Republican primary voters really have landed the party in a fix, haven’t they?
* WHY TRUMP IS TANKING IN MICHIGAN: Trump is in Michigan today, and Politico takes a deep dive into why he’s struggling so badly in the state:
He’s losing in some of the state’s Republican strongholds, including a stretch of Western Michigan that has long been the safest of GOP territories….Trump hasn’t been able to rally older men or whites, usually a reliable voting bloc for Republicans. “He’s running behind the Republican base and even among white, older men he’s not running as strong as he should be,” Michigan EPIC-MRA pollster Bernie Porn said.
The averages show Trump losing there by nearly eight points. But no worries, a massive army of working class whites will deliver the state to him, believe me.
* CLINTON EXPANDS LATINO OUTREACH: Ed O’Keefe reports that the Clinton campaign is quietly expanding its outreach to Latinos in places like Georgia, Pennsylvania, and North Carolina, Arizona, and Nevada:
The efforts in states such as Georgia, North Carolina and Pennsylvania illustrate the extent to which Latinos are transforming electoral politics beyond competitive states such as Colorado, Florida and Nevada that they have long dominated….The Clinton campaign announced plans last week to invest more money and manpower in Georgia and Arizona, buoyed by recent surveys showing her trailing Trump by just single digits because of overwhelming Hispanic support.
What’s interesting here is that this might help Clinton expand the map just by building up Latino support on the margins in some states with both high (Nevada, Arizona) and low (Georgia) Latino populations.
* TRUMP GETTING OUTWORKED ON AIRWAVES: The Washington Examiner’s David Drucker reports that not only is Trump getting outspent, he’s getting bested in another key way, too:
Clinton is investing more efficiently. With a robust field and data analytics program, the former secretary of state’s campaign is maximizing her advertising dollar to reach specific voting blocs — and for less money. For instance, the granular level of data tracking on distinct demographics and individual voters allow a campaign to purchase inexpensive advertising time on programs that receive lower ratings overall but are highly watched by particular groups of people.

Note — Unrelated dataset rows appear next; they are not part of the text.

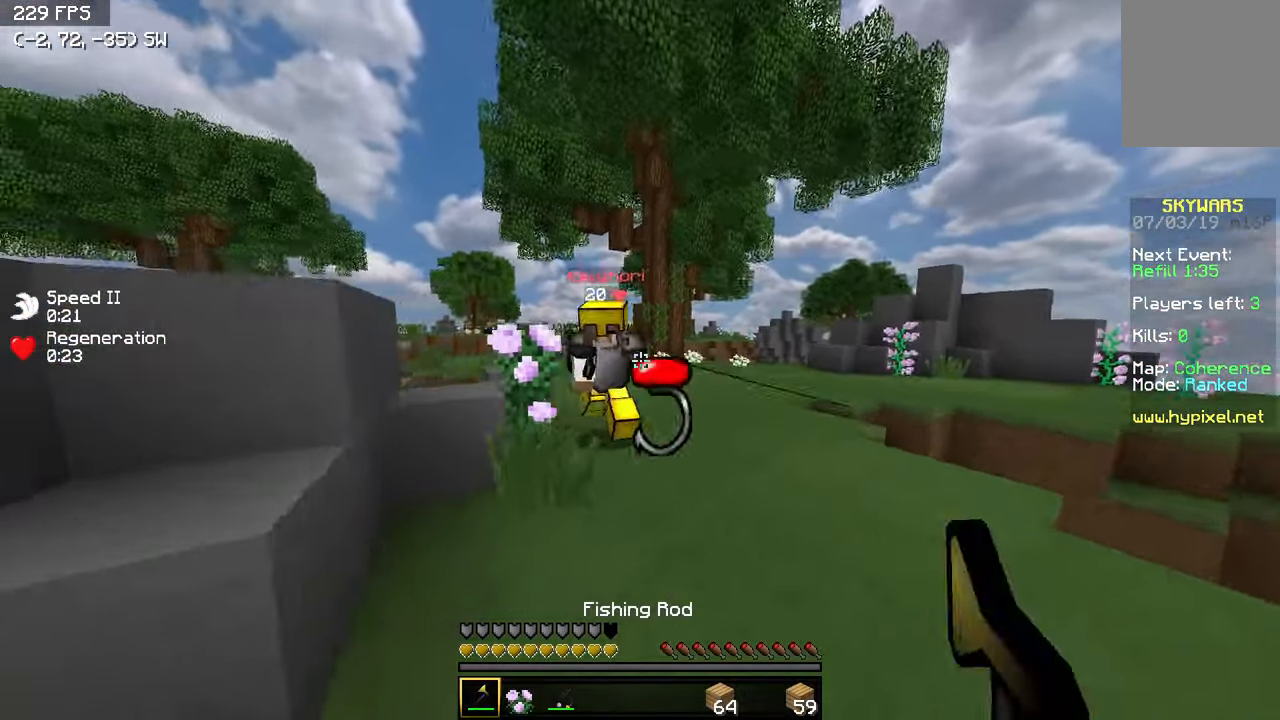
{"keys": ["a", "w"], "events": [[167, "w", "up"], [184, "a", "down"], [250, "d", "up"], [417, "w", "down"]]}
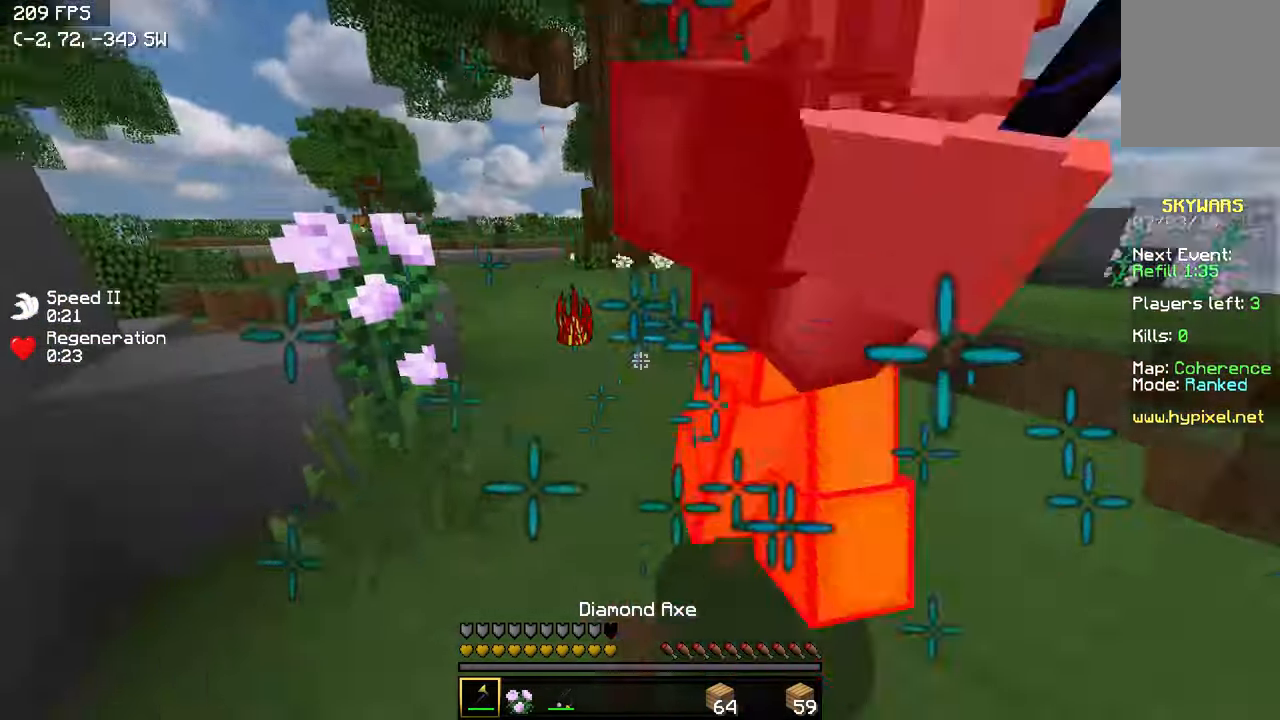
{"keys": ["a"], "events": [[117, "w", "up"], [167, "w", "down"], [350, "w", "up"]]}
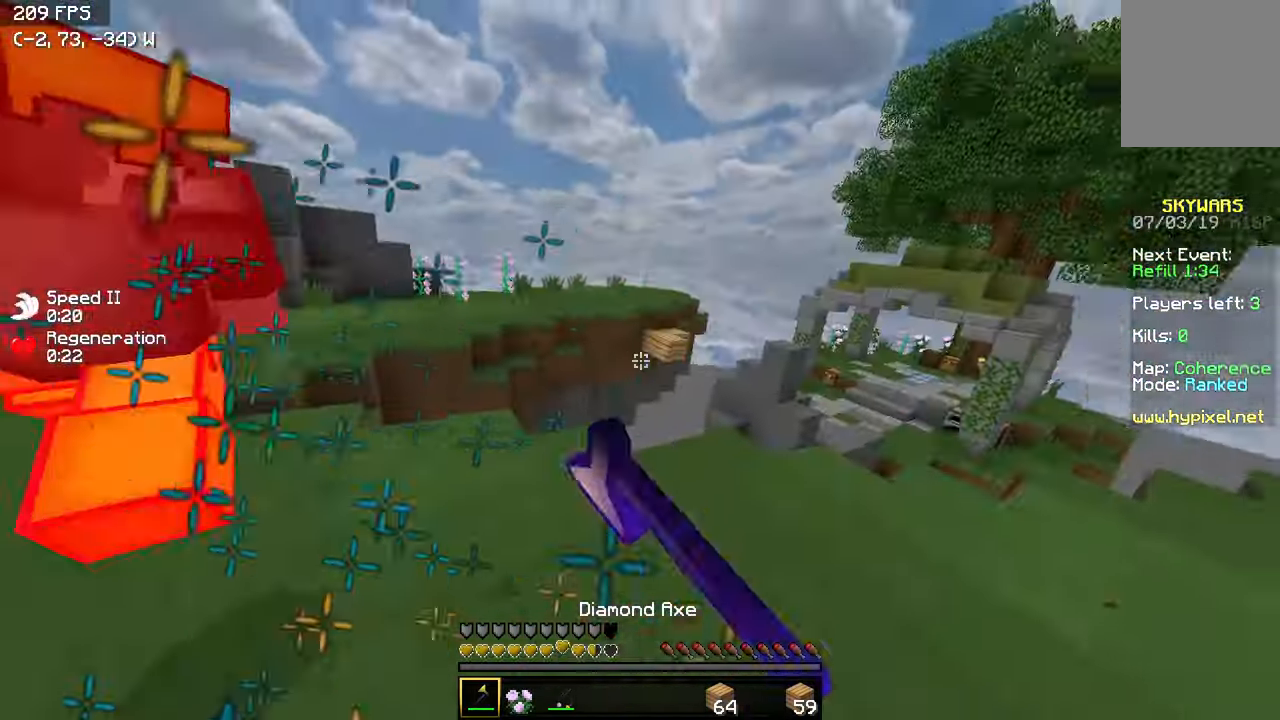
{"keys": ["w"], "events": [[100, "w", "down"], [300, "a", "up"]]}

The Trump campaign didn’t build a similarly sophisticated voter turnout operation.
But Trump’s awesome dominance of free media will offset this problem, so no worries.
* OBAMACARE HAS PROBLEM THAT CAN EASILY BE FIXED: Paul Krugman looks at Aetna pulling out of the exchanges and notes that the problem — the risk pool is older and sicker than expected — can easily be fixed:
It seems clear that subsidies for purchasing insurance, and in some cases for insurers themselves, should be somewhat bigger — an affordable proposition given that the program so far has come in under budget, and easily justified now that we know just how badly many of our fellow citizens needed coverage. There should also be a reinforced effort to ensure that healthy Americans buy insurance, as the law requires, rather than them waiting until they get sick. Such measures would go a long way toward getting things back on track.
And there’s also the public option, to provide competition and coverage where insurers don’t want to. But as Krugman notes, Congressional Republicans won’t participate in any fixes, because they want reform to fail.
* AND THE SENATE MAP EXPANDS: This is a potentially significant ratings change from the Cook Political Report, just announced by Cook’s Jennifer Duffy:
North Carolina appears to be a lot more gettable for Dems this year, precisely because Trump is at the top of the ticket. This may now be broadening the Senate map, too.